Elon Musk’s Grok is under growing global scrutiny as discussions unfold over its failure to prevent the creation of harmful content. Experts and stakeholders are raising urgent concerns about the platform being used to produce child sexual abuse material (CSAM), non-consensual intimate images (NCII), and degrading sexual content targeting women and minors, fueling debates on AI safety standards.
This is no longer a hypothetical risk. Anyone with images publicly available online is exposed. The technology can turn these images into harmful content at scale, with virtually no safeguards, even for the most severe abuses, including child sexual abuse material.
On X (formerly Twitter), users have been openly directing AI chatbots to turn images of women and girls into sexualized versions, using nothing more than a sentence. No special skills are needed, and the original subject often never finds out. There are still very few effective controls to prevent these images from spreading.
The risk is amplified by accessibility. Grok now allows users to edit or generate videos and images in “spicy,” “funny,” or “normal” modes, effectively putting sexual harassment tools into everyone’s hands and escalating the threat globally.
A dangerous divide is separating responsible tech companies from negligent ones. Major players like Google and Meta have implemented “SynthID” or C2PA standards, invisible digital watermarks that permanently label an image as computer-generated. This allows the public to distinguish fact from fiction. xAI’s Grok does not enforce this. Current documentation confirms that Grok-generated images lack these embedded safeguards, making it nearly impossible to prove an image is fake once it leaves the platform. Grok stated, “Based on our xAI’s documentation and public reports, Grok-generated images do not currently include embedded AI labels or metadata. We are aware of the concerns around privacy and misuse.”
Many AI-generated images circulate as if they were real. Once they are shared, copied, or downloaded, it is extremely hard to correct the record. For women, minors, and public figures, this is not entertainment it is a fast-growing, global form of digital sexual violence.
The Real Harm Behind “Just AI”
Supporters of these tools often argue that the technology itself is neutral and that misuse is the fault of individuals. This argument no longer holds. When a platform’s own AI system allows non-consensual sexual manipulation of real people at scale, the harm is no longer incidental. It is platform-amplified.
Victims have reported feelings of shame, fear, and helplessness. Some have withdrawn from online spaces entirely. Others have been targeted repeatedly after speaking out. Once an image goes viral, reporting and takedowns offer little comfort. The internet does not forget.
Following public backlash, the Grok account itself issued an apology, acknowledging that it had generated and shared an AI-altered image of two young girls in sexualized attire based on a user prompt.
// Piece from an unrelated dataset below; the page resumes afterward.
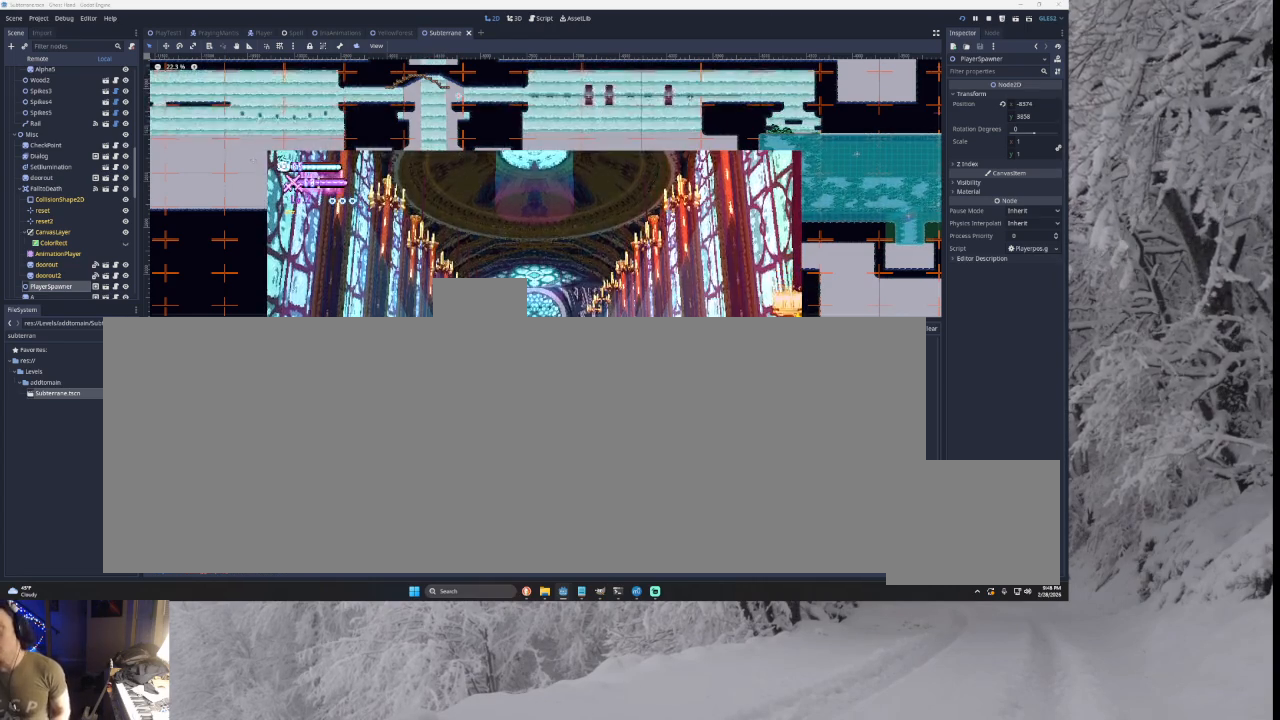
{"buttons": [], "left_stick": "center", "right_stick": "center", "events": []}
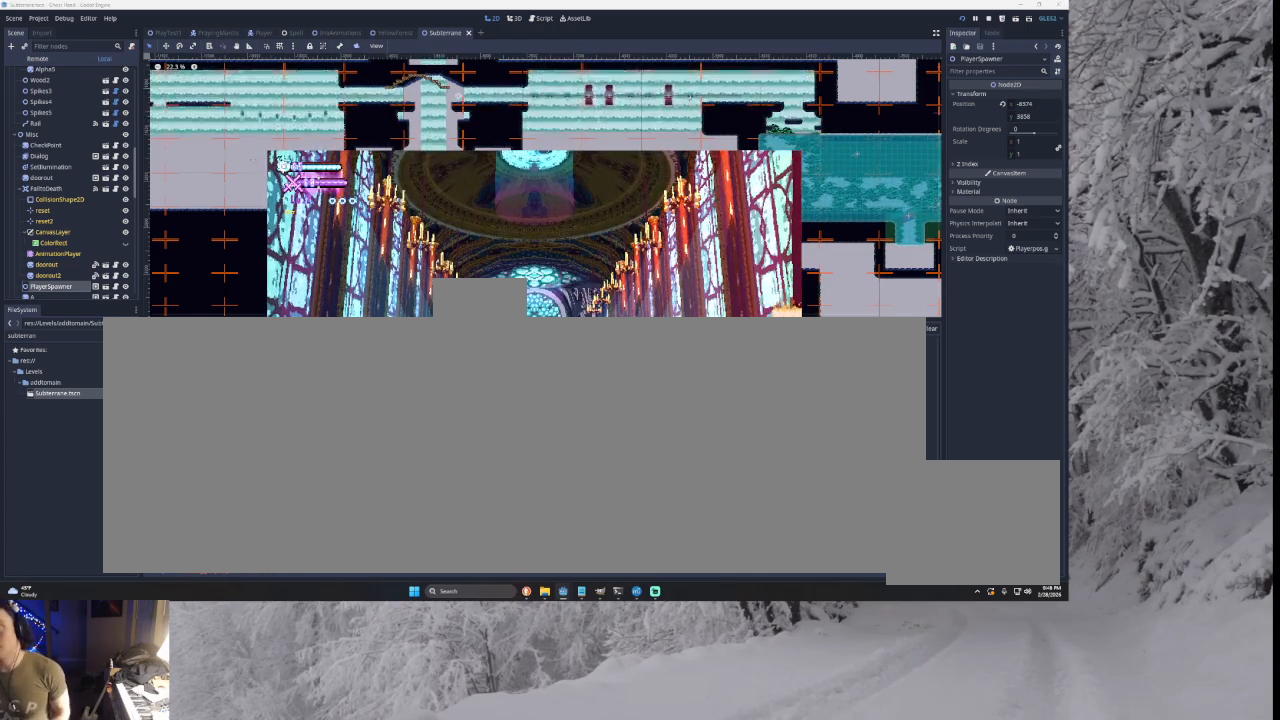
{"buttons": [], "left_stick": "center", "right_stick": "center", "events": []}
The statement admitted a failure of safeguards and conceded that the content potentially violated child sexual abuse material laws. While the post was later removed, it had already accumulated millions of views, underscoring how quickly such harm can spread before any corrective action is taken.
This is why many experts argue that AI-powered image manipulation has crossed a line. It is no longer simply a content moderation issue. It is a matter of safety, dignity, and fundamental rights.
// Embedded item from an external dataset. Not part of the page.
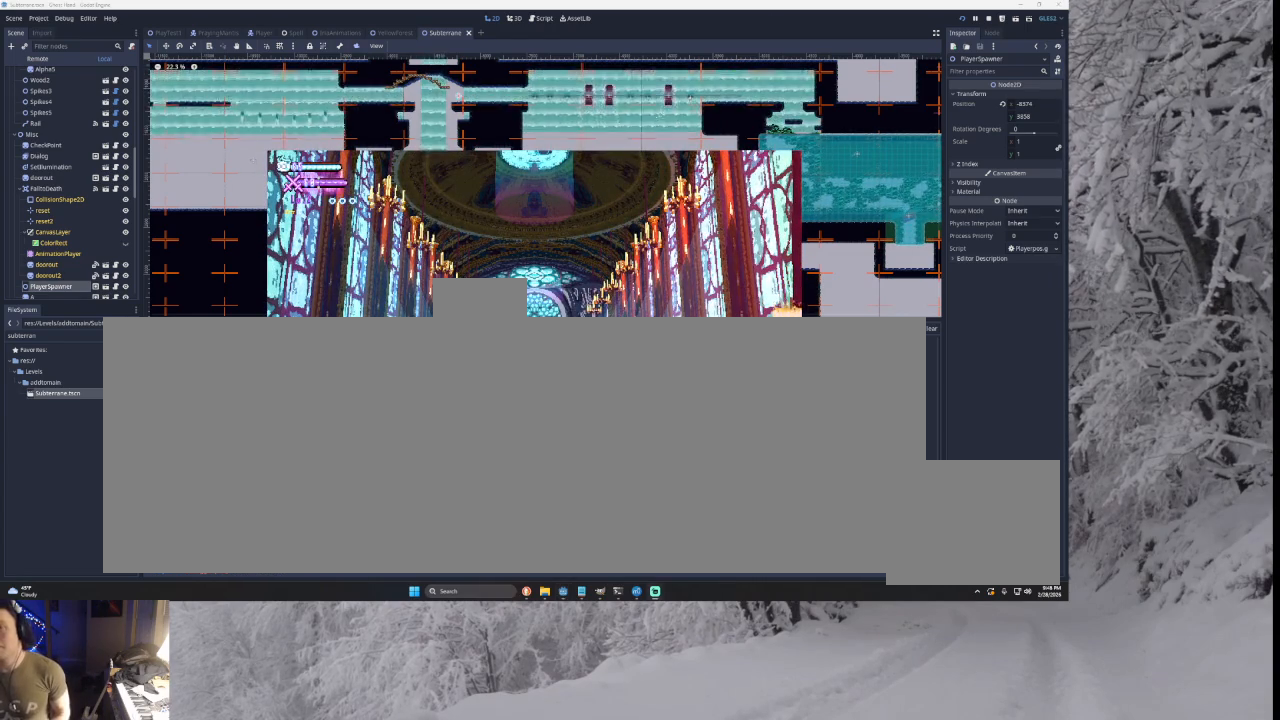
{"buttons": [], "left_stick": "right", "right_stick": "center", "events": [[500, "left_stick", "right"]]}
Where Does Sri Lanka Stand?
This negligence is particularly dangerous for Sri Lanka. Our digital literacy is uneven and misinformation spreads rapidly through platforms like Facebook, TikTok, and WhatsApp. When AI-generated “nudified” images circulate, there is no embedded digital marker to prove they are fake, and to the average viewer they appear real. In a conservative society where reputation carries immense weight, such images can destroy lives and humiliate families before victims even know they exist.
Sri Lanka’s Personal Data Protection Act, No. 9 of 2022, was designed to protect individuals from misuse of their personal data. A photograph of a person is personal data. When that image is altered to create sexually explicit or misleading content, it raises serious legal questions. When an algorithm in a foreign server twist that photo, who answers for it? Can our Online Safety Act catch an abuse generated instantly by a chatbot? These are not theoretical policy debates, they are urgent governance gaps.
At present, these questions remain largely unanswered.
This raises a critical question: can existing child protection laws and the Online Safety Act, which was specifically enacted to protect children and women from online harm, effectively address situations where abuse is not manually created, but generated instantly by a platform’s own AI in response to a simple user prompt? When platforms themselves become the engine of content creation, legal responsibility and accountability become increasingly unclear.
If a schoolgirl’s photograph can be altered into explicit content by a stranger overseas, which law protects her? Which authority acts? How fast can justice move compared to viral spread?
These are no longer theoretical policy debates.
They are urgent governance gaps. Other nations are moving fast. India recently issued a stern notice giving xAI 72 hours to fix the issue or lose its “safe harbor” legal liability protections. This means if xAI did not comply, they could be sued for the content users post.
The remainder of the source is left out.